▸ **Task details**
Could you print each entry below verbatim while omitting the pictures?

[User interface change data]
►

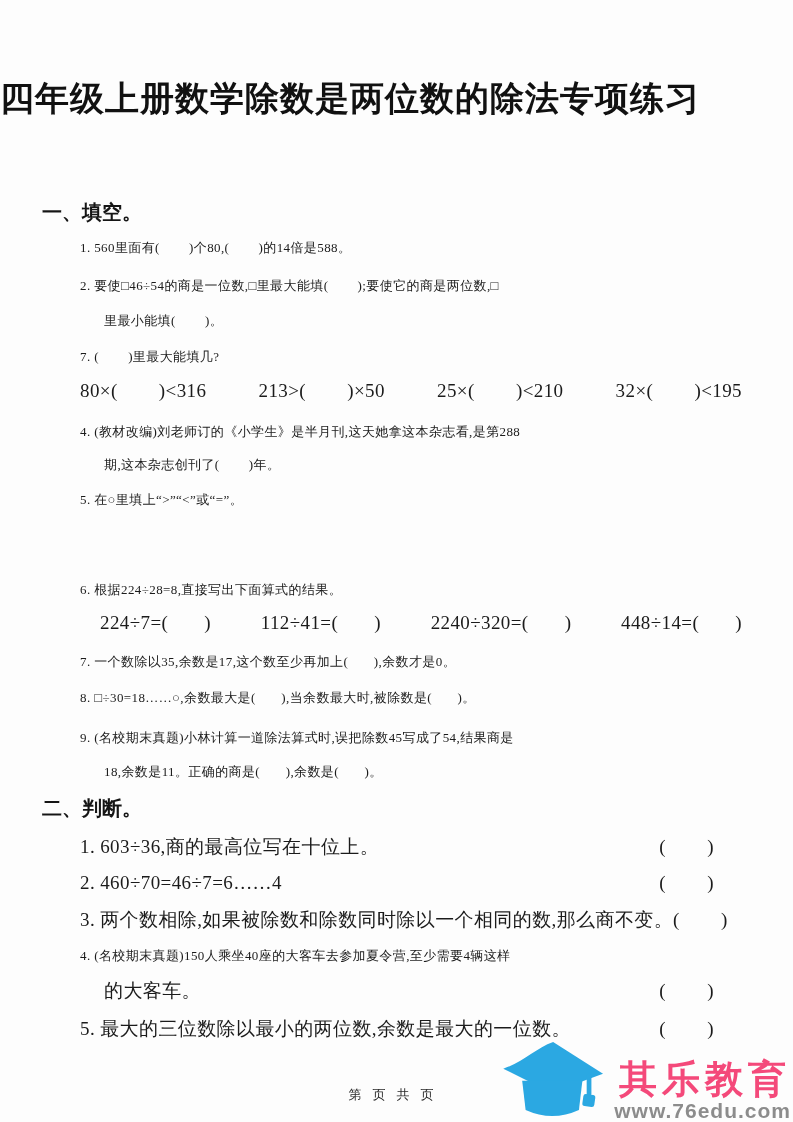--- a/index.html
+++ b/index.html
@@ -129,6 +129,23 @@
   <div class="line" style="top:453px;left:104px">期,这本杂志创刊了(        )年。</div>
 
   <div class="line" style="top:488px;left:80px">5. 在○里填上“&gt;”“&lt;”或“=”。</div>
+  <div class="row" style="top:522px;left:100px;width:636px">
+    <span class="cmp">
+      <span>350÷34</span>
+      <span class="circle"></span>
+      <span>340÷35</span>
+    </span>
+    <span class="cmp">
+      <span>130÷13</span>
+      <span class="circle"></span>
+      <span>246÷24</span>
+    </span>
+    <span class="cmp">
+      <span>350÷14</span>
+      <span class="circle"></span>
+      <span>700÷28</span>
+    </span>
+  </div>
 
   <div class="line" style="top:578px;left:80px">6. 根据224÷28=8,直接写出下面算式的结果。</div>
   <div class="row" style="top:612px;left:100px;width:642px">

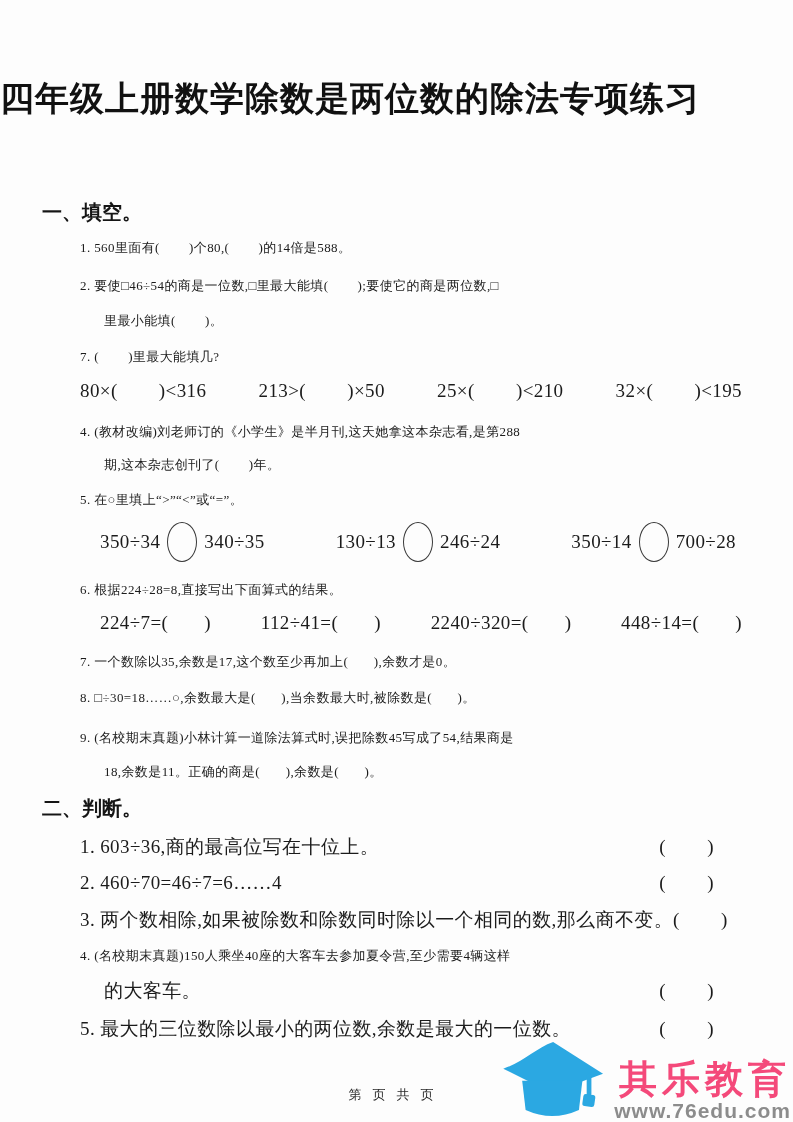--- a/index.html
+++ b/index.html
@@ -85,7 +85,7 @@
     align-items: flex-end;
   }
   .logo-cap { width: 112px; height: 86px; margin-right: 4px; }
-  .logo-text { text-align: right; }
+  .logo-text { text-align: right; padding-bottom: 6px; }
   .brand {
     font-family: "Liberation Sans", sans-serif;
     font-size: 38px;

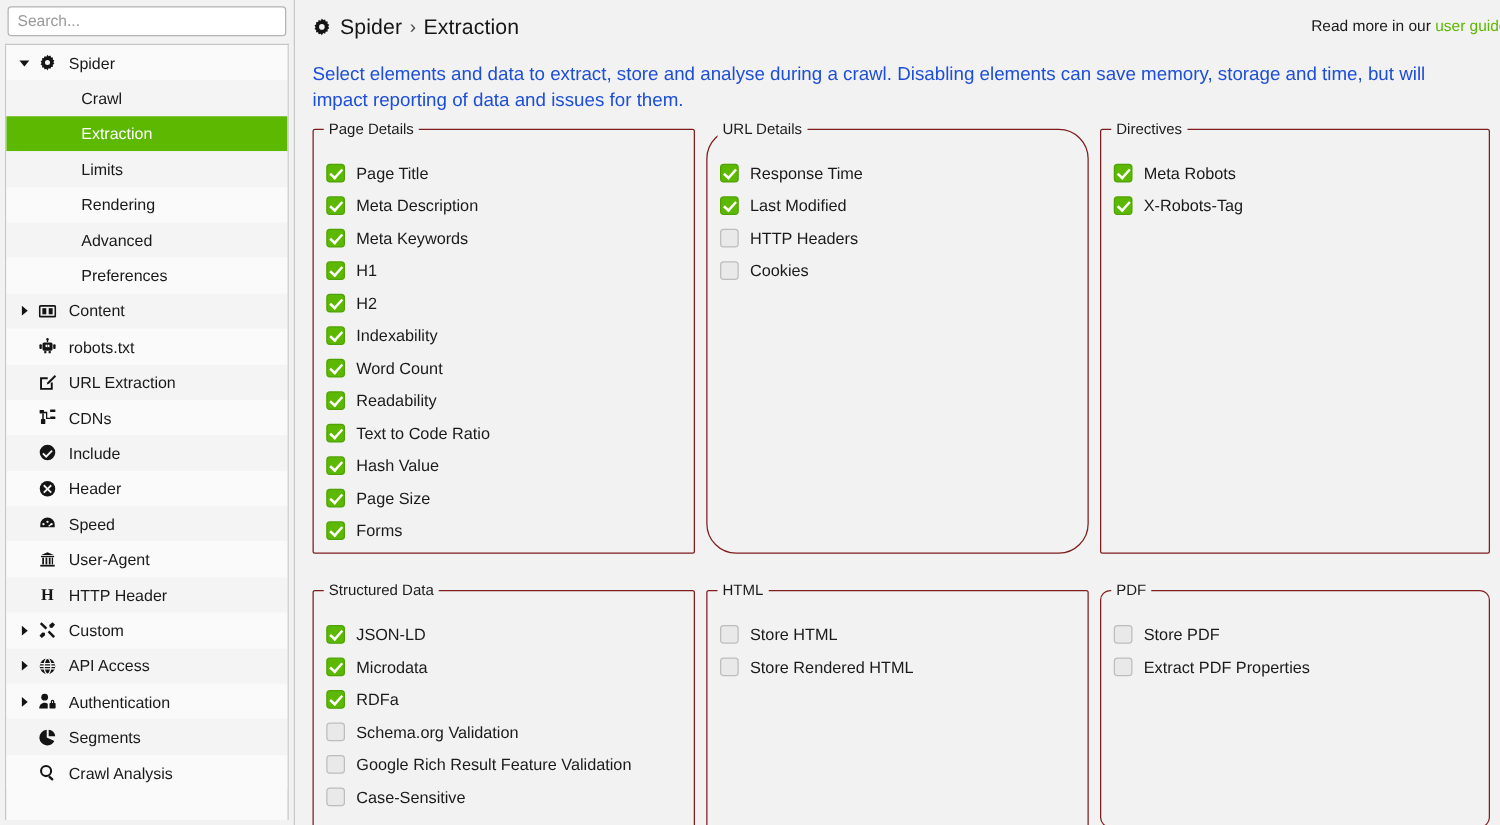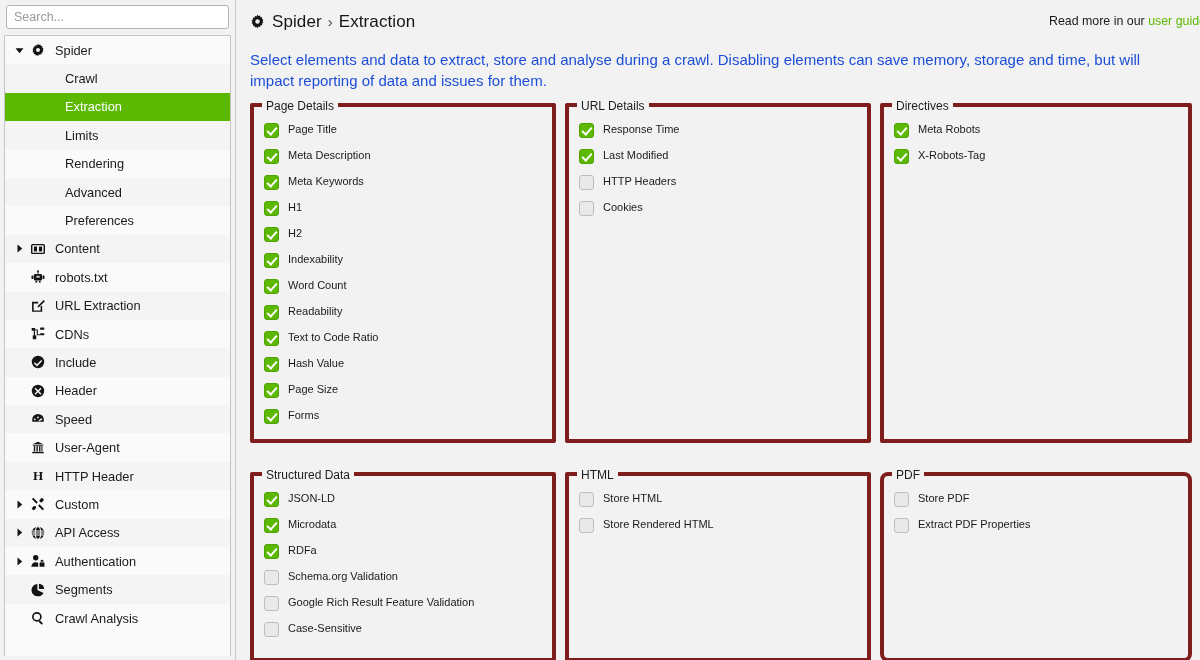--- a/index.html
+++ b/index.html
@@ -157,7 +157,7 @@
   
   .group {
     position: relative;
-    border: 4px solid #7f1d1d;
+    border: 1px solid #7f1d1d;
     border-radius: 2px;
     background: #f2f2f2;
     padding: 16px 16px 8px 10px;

◄

▸ **Solution below**
--- a/index.html
+++ b/index.html
@@ -129,6 +129,23 @@
   <div class="line" style="top:453px;left:104px">期,这本杂志创刊了(        )年。</div>
 
   <div class="line" style="top:488px;left:80px">5. 在○里填上“&gt;”“&lt;”或“=”。</div>
+  <div class="row" style="top:522px;left:100px;width:636px">
+    <span class="cmp">
+      <span>350÷34</span>
+      <span class="circle"></span>
+      <span>340÷35</span>
+    </span>
+    <span class="cmp">
+      <span>130÷13</span>
+      <span class="circle"></span>
+      <span>246÷24</span>
+    </span>
+    <span class="cmp">
+      <span>350÷14</span>
+      <span class="circle"></span>
+      <span>700÷28</span>
+    </span>
+  </div>
 
   <div class="line" style="top:578px;left:80px">6. 根据224÷28=8,直接写出下面算式的结果。</div>
   <div class="row" style="top:612px;left:100px;width:642px">

--- a/index.html
+++ b/index.html
@@ -85,7 +85,7 @@
     align-items: flex-end;
   }
   .logo-cap { width: 112px; height: 86px; margin-right: 4px; }
-  .logo-text { text-align: right; }
+  .logo-text { text-align: right; padding-bottom: 6px; }
   .brand {
     font-family: "Liberation Sans", sans-serif;
     font-size: 38px;

--- a/index.html
+++ b/index.html
@@ -157,7 +157,7 @@
   
   .group {
     position: relative;
-    border: 4px solid #7f1d1d;
+    border: 1px solid #7f1d1d;
     border-radius: 2px;
     background: #f2f2f2;
     padding: 16px 16px 8px 10px;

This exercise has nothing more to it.